To conserve potable water use; low-flow, high efficiency plumbing fixtures have been specified throughout the project. Greywater is recycled through dual-flush toilets. Waterless urinals have also been specified.
Each face of the 26 faces of the building has been calculated based on solar heat gain throughout the year and its louvers are fine-tuned to the orientation of the sun. Some louvers are fixed horizontally, some have apertures of differing size, and some are dynamically controlled by sensors, opening and closing according to the sun. The full height glass curtain wall brings daylight deep into all interiors spaces, and the latest high-performance glass coatings (double silver Low-E) are used throughout the project. These coatings have several advantages over conventional coatings because they have higher visible light transmittance which ensures better natural lighting and extremely low solar heat transmittance. This saves energy by reducing cooling loads. Ninety percent of interior spaces have direct views to the exterior.

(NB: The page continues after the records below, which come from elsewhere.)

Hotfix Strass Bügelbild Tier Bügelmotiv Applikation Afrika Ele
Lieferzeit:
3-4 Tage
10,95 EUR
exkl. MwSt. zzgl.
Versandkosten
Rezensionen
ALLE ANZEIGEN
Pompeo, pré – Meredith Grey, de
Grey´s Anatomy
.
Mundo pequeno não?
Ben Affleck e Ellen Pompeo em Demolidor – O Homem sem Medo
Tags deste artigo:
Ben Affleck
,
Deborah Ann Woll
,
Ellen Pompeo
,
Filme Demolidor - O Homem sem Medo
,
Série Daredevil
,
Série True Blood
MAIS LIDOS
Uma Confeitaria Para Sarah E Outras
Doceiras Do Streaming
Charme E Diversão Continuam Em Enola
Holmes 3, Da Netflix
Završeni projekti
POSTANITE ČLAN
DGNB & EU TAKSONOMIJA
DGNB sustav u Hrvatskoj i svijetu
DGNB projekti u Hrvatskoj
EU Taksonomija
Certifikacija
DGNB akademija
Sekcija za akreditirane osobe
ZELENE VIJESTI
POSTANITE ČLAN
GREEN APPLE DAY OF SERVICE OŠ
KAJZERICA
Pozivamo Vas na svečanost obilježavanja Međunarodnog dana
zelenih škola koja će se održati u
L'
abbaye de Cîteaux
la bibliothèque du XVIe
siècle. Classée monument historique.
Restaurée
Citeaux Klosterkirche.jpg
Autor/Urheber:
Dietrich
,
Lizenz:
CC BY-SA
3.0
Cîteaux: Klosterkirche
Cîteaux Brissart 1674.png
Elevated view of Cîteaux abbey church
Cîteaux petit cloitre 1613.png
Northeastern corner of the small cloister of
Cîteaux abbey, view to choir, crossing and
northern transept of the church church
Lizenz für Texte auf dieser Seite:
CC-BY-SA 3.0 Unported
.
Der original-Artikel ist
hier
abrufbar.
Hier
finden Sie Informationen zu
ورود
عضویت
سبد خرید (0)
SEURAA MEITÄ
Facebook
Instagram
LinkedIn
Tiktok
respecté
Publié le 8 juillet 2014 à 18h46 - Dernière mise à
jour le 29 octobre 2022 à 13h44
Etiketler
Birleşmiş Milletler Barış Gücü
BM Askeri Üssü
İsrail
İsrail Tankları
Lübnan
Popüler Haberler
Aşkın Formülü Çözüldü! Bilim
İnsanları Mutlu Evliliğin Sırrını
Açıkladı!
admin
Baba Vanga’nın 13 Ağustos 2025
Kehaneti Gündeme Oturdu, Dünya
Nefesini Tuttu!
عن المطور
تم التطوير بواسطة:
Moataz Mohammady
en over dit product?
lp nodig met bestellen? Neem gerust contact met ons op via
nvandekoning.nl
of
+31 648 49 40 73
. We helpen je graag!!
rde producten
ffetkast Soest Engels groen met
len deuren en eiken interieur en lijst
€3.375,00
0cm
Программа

In addition to the high-performance coatings, a secondary layer of perforated aluminum louvers is hung from the glass to create a double skinned façade. The interstitial cavity created by these two layers creates a convective stack-effect, drawing cool air in through the underside of the building and hot air out at the top of the structure near the roof. The perforated louvers provide extensive primary sun protection in closed condition. They reduce up to 70% of solar heat gain at its peak load, yet still provide 15% of light transmittance through the perforations.Given the intensity of the tropical sunlight, field measurements have calculated that this 15% light transmittance in closed mode is sufficient natural lighting to perform routine office functions without the need for secondary artificial lighting in most (75%) of spaces.
In the office portion of the project the operation of the exterior louvers, interior shades, air conditioning and lighting systems are coordinated by a series of interior and exterior sensors which balance ambient light levels,solar heat gain and ambient temperatures for maximum energy efficiency. There are individual controls for lighting and shade operation in most offices. Individual task/spot lights are provided for off hour, additional use.
From November to March the outdoor conditions in Shenzhen are calm and window ventilation can take over the role of the mechanical ventilation in most of the building (and in the condominium part completely). It is estimated that during this season mechanical ventilation systems can be switched off for at least 60% of the time. This will reduce electric energy consumption annually by 5 kWh per square meter.
In addition to natural ventilation, filtered outside air (MERV-13) is added to all the mechanical systems prior to conditioning and interior-CO2 levels are constantly monitored to control the fresh air exchange rate. A heat recovery unit exchanges the conditioned exhausted air temperature with the incoming fresh air, and prevents any cooling energy from being lost.
1400 square meter of photovoltaic panels installed on the roof of the building provide 12.5% of the total electricenergy demand for Vanke Headquarters.